Work order:
In the data below, find each line containing the string "VEHÍCULOS" and return it.

(Stored entries)
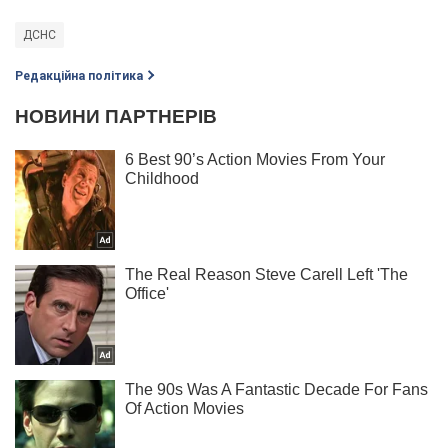
ДСНС
Редакційна політика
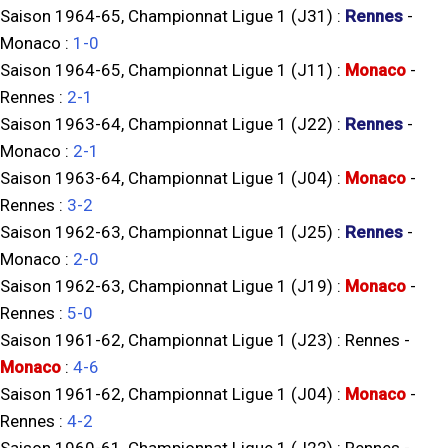
Saison 1964-65, Championnat Ligue 1 (J31) :
Rennes
-
Monaco
:
1-0
Saison 1964-65, Championnat Ligue 1 (J11) :
Monaco
-
Rennes
:
2-1
Saison 1963-64, Championnat Ligue 1 (J22) :
Rennes
-
Monaco
:
2-1
Saison 1963-64, Championnat Ligue 1 (J04) :
Monaco
-
Rennes
:
3-2
Saison 1962-63, Championnat Ligue 1 (J25) :
Rennes
-
Monaco
:
2-0
Saison 1962-63, Championnat Ligue 1 (J19) :
Monaco
-
Rennes
:
5-0
Saison 1961-62, Championnat Ligue 1 (J23) :
Rennes
-
Monaco
:
4-6
Saison 1961-62, Championnat Ligue 1 (J04) :
Monaco
-
Rennes
:
4-2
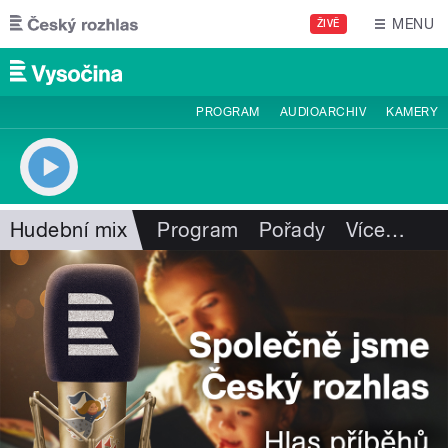
Přejít k hlavnímu obsahu
MENU
ŽIVĚ
PROGRAM
AUDIOARCHIV
KAMERY
Hudební mix
Program
Pořady
Více
…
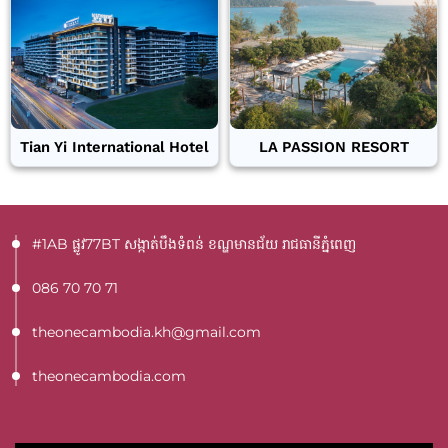
Tian Yi International Hotel
LA PASSION RESORT
#1AB ផ្លូវ77BT​ សង្កាត់បឹងទំពន់ ខណ្ឌមានជ័យ រាជធានីភ្នំពេញ
086 70 70 71
theonecambodia.kh@gmail.com
theonecambodia.com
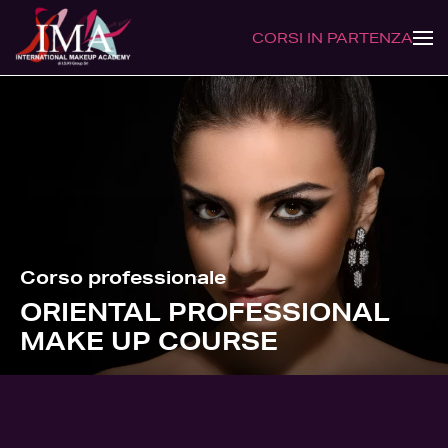
CORSI IN PARTENZA
Corso professionale
ORIENTAL PROFESSIONAL
MAKE UP COURSE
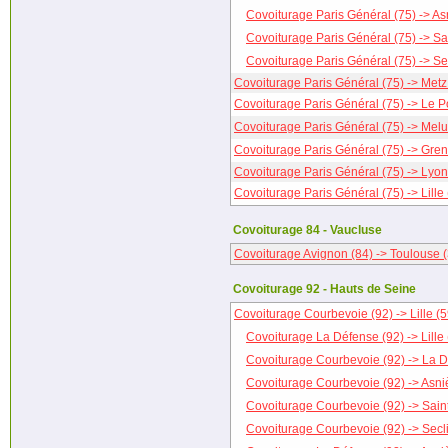
Covoiturage Paris Général (75) -> As
Covoiturage Paris Général (75) -> Sa
Covoiturage Paris Général (75) -> Se
Covoiturage Paris Général (75) -> Metz
Covoiturage Paris Général (75) -> Le P
Covoiturage Paris Général (75) -> Melu
Covoiturage Paris Général (75) -> Gren
Covoiturage Paris Général (75) -> Lyon
Covoiturage Paris Général (75) -> Lille 
Covoiturage 84 - Vaucluse
Covoiturage Avignon (84) -> Toulouse 
Covoiturage 92 - Hauts de Seine
Covoiturage Courbevoie (92) -> Lille (5
Covoiturage La Défense (92) -> Lille 
Covoiturage Courbevoie (92) -> La D
Covoiturage Courbevoie (92) -> Asni
Covoiturage Courbevoie (92) -> Sain
Covoiturage Courbevoie (92) -> Secli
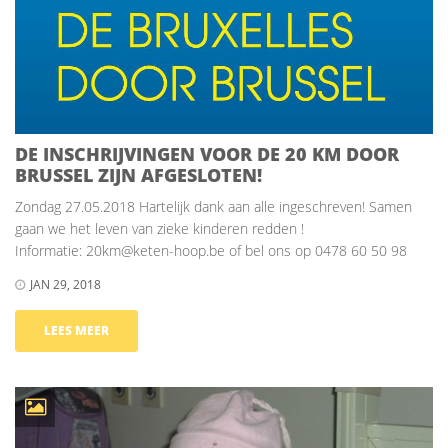
DE INSCHRIJVINGEN VOOR DE 20 KM DOOR
BRUSSEL ZIJN AFGESLOTEN!
Zondag 27.05.2018 Hartelijk dank aan alle ingeschreven! Samen
gaan we het leven van zieke kinderen redden !
Informatie: 20km@keten-hoop.be of bel ons op 0478 60 50 98
JAN 29, 2018
LEES MEER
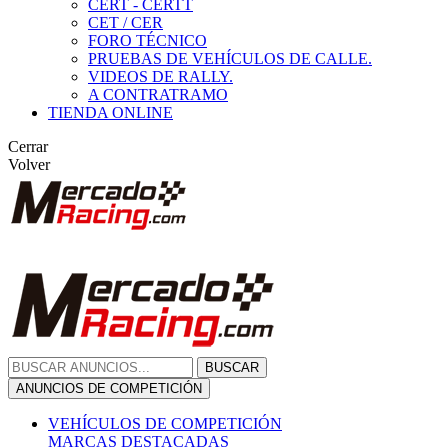
CERT - CERTT
CET / CER
FORO TÉCNICO
PRUEBAS DE VEHÍCULOS DE CALLE.
VIDEOS DE RALLY.
A CONTRATRAMO
TIENDA ONLINE
Cerrar
Volver
BUSCAR
ANUNCIOS DE COMPETICIÓN
VEHÍCULOS DE COMPETICIÓN
MARCAS DESTACADAS
Peugeot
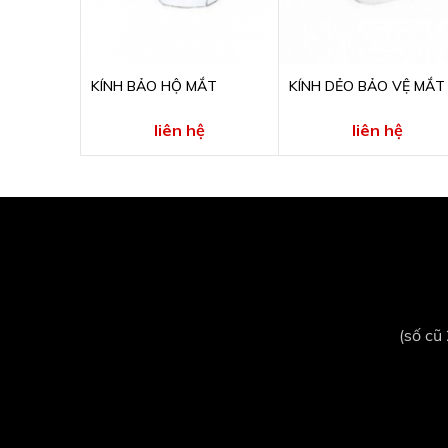
KÍNH BẢO HỘ MẮT
KÍNH DẺO BẢO VỆ MẮT
liên hệ
liên hệ
(số cũ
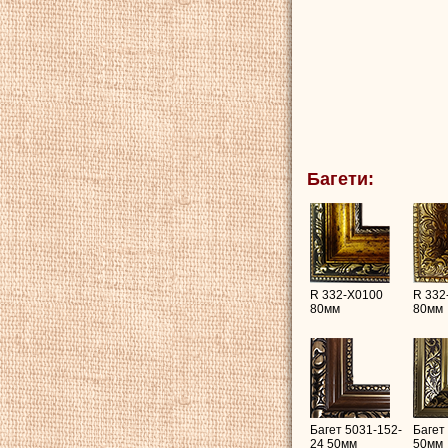
Багети:
R 332-X0100
R 332
80мм
80мм
Багет 5031-152-
Багет
24 50мм
50мм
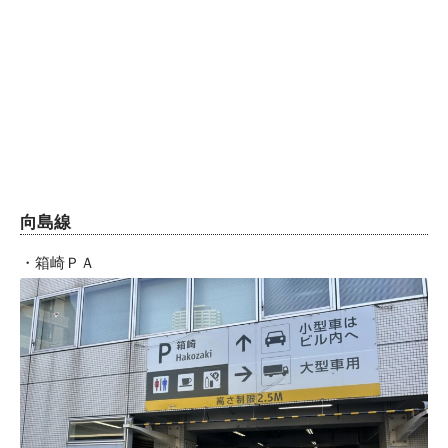
向島線
・箱崎ＰＡ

Answer to this task:
PRUEBAS DE VEHÍCULOS DE CALLE.
VEHÍCULOS DE COMPETICIÓN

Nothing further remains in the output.